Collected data
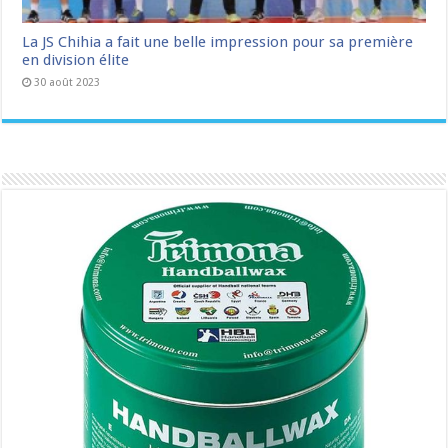
La JS Chihia a fait une belle impression pour sa première
en division élite
30 août 2023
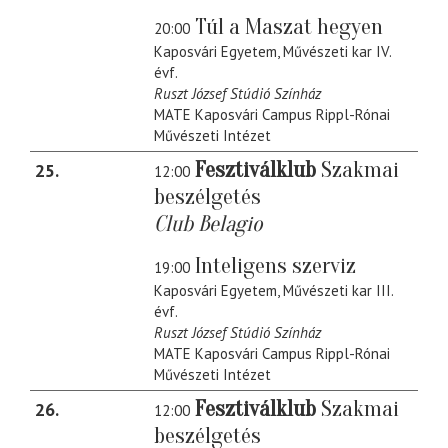
Túl a Maszat hegyen
20:00
Kaposvári Egyetem, Művészeti kar IV.
évf.
Ruszt József Stúdió Színház
MATE Kaposvári Campus Rippl-Rónai
Művészeti Intézet
Fesztiválklub
Szakmai
25
12:00
beszélgetés
Club Belagio
Inteligens szerviz
19:00
Kaposvári Egyetem, Művészeti kar III.
évf.
Ruszt József Stúdió Színház
MATE Kaposvári Campus Rippl-Rónai
Művészeti Intézet
Fesztiválklub
Szakmai
26
12:00
beszélgetés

**Assigned task:** Rewrite the rows from the line containing "Túl a Maszat hegyen" through the last row, putting "Fesztiválkert" wherever "Fesztiválklub" appears and leaving everything else in those lines as it is.

**Answer area:**
Túl a Maszat hegyen
20:00
Kaposvári Egyetem, Művészeti kar IV.
évf.
Ruszt József Stúdió Színház
MATE Kaposvári Campus Rippl-Rónai
Művészeti Intézet
Fesztiválkert
Szakmai
25
12:00
beszélgetés
Club Belagio
Inteligens szerviz
19:00
Kaposvári Egyetem, Művészeti kar III.
évf.
Ruszt József Stúdió Színház
MATE Kaposvári Campus Rippl-Rónai
Művészeti Intézet
Fesztiválkert
Szakmai
26
12:00
beszélgetés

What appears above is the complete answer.